GIVEN INFORMATION Block Start

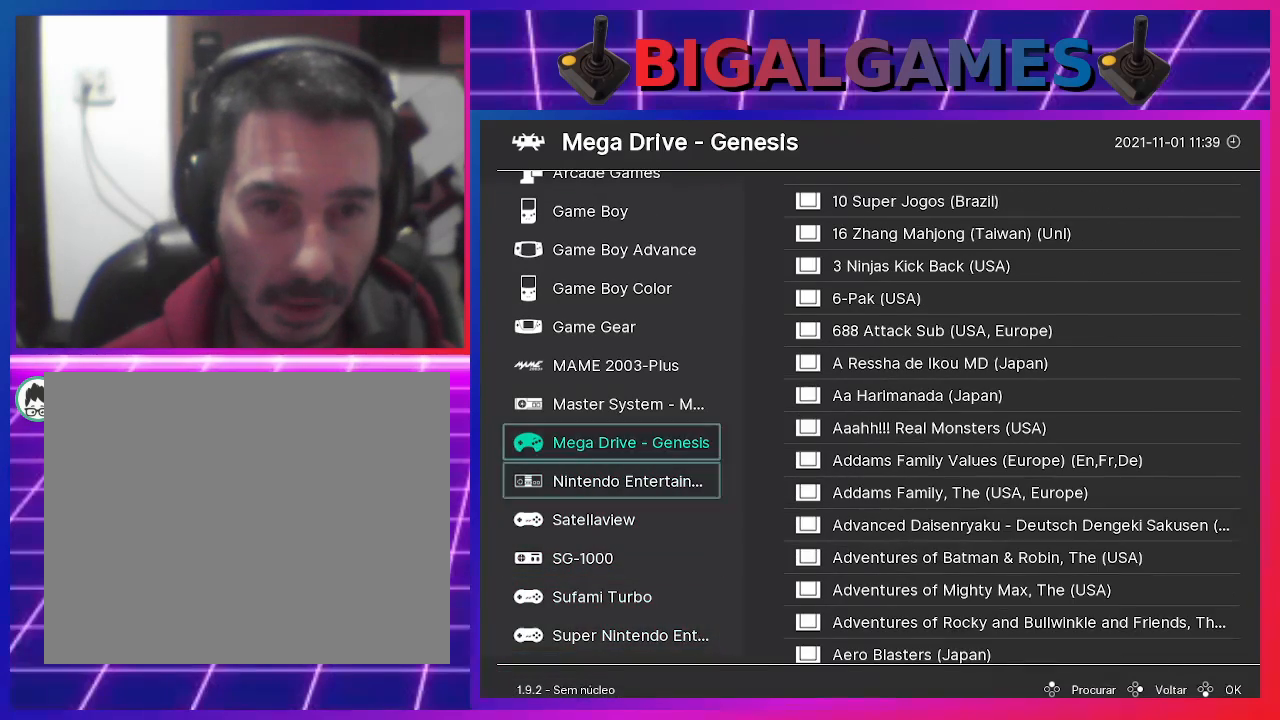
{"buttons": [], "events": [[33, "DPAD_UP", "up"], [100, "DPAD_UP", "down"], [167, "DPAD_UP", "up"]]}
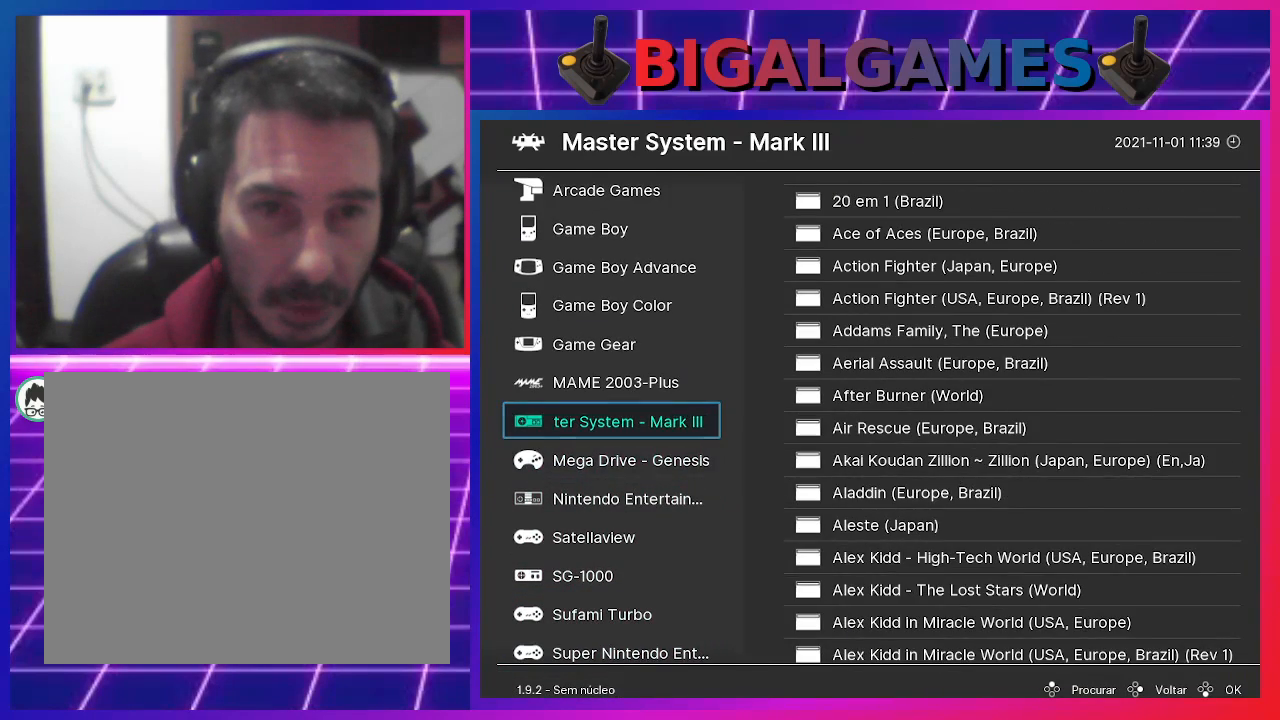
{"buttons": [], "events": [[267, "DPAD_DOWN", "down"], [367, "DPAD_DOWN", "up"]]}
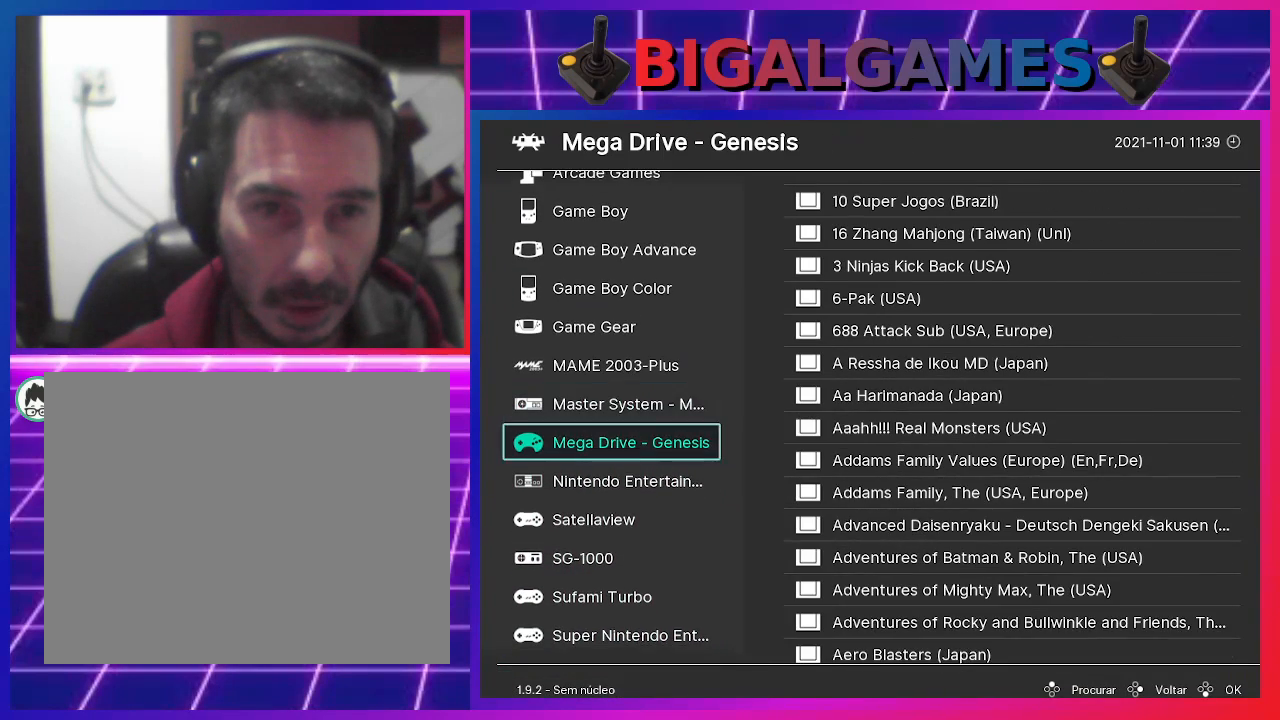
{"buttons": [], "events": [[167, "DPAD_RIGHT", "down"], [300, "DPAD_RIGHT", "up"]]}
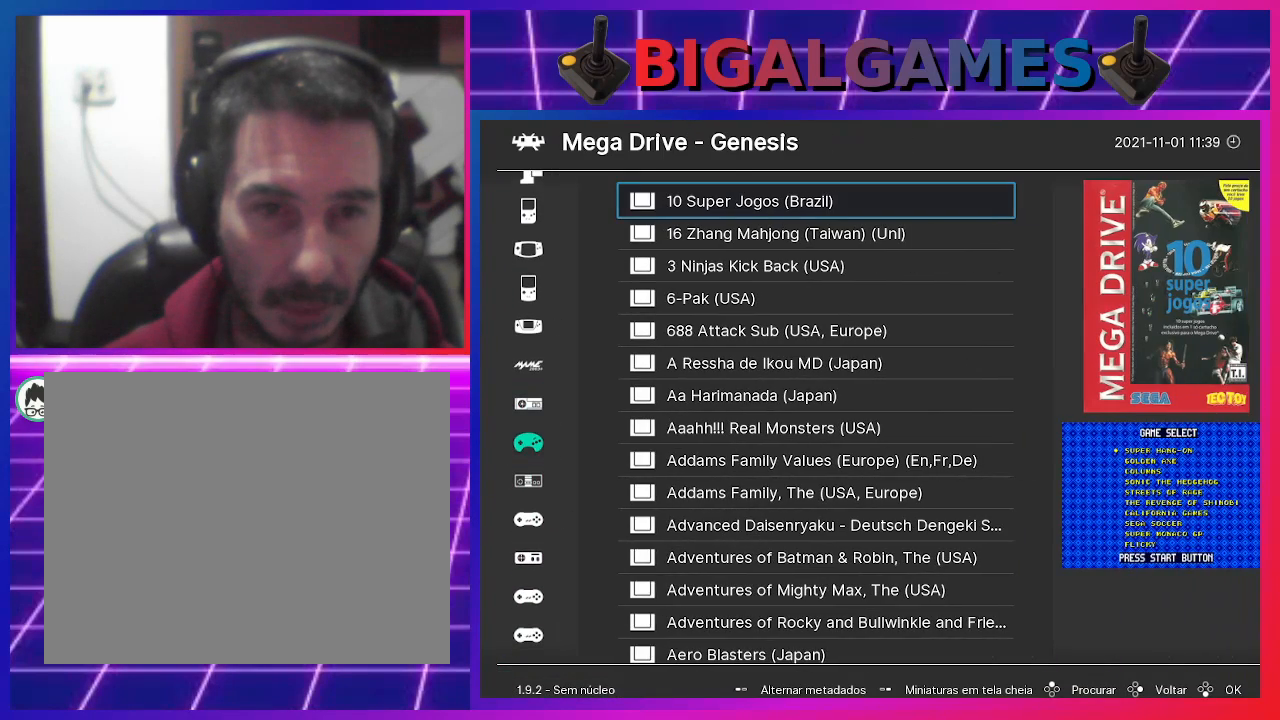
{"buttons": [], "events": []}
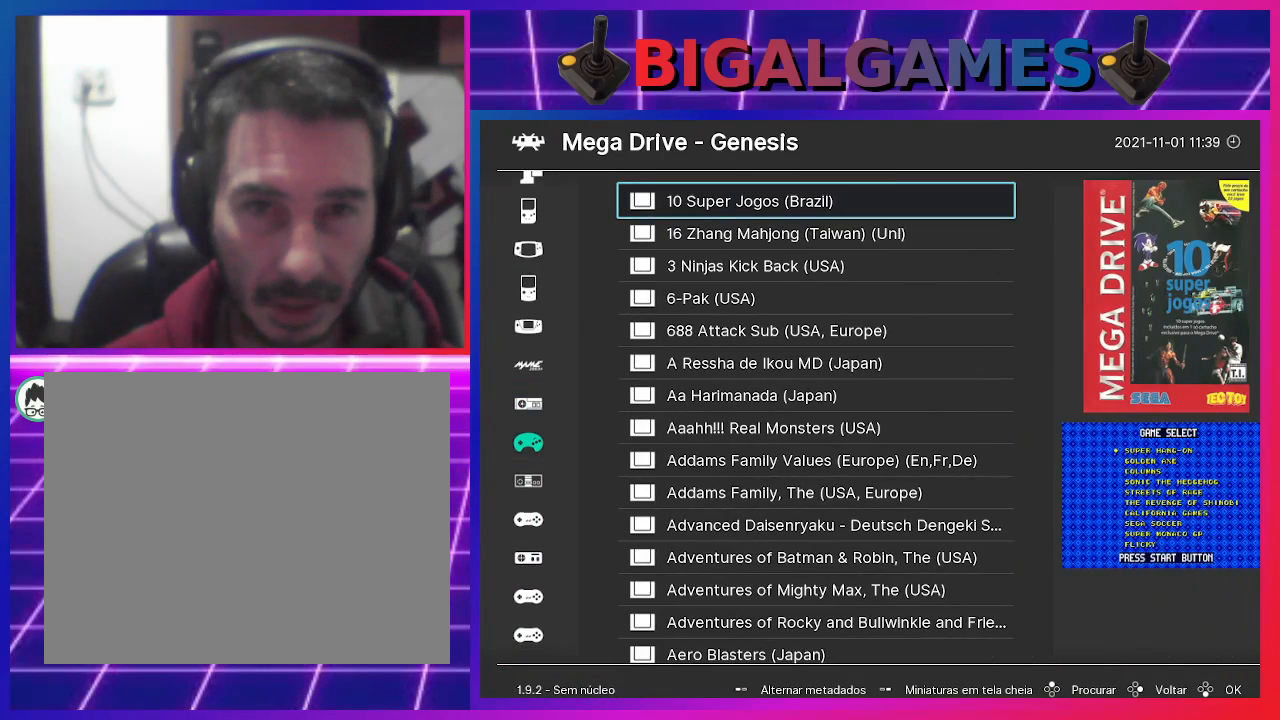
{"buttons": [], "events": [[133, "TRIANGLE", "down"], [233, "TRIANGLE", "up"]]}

GIVEN INFORMATION Block End

● WHAT IS REQUIRED: Word for word, restate all of the records. Exclude the pictures.

● EXPECTED ANSWER:
{"buttons": [], "events": [[33, "DPAD_UP", "up"], [100, "DPAD_UP", "down"], [167, "DPAD_UP", "up"]]}
{"buttons": [], "events": [[267, "DPAD_DOWN", "down"], [367, "DPAD_DOWN", "up"]]}
{"buttons": [], "events": [[167, "DPAD_RIGHT", "down"], [300, "DPAD_RIGHT", "up"]]}
{"buttons": [], "events": []}
{"buttons": [], "events": [[133, "TRIANGLE", "down"], [233, "TRIANGLE", "up"]]}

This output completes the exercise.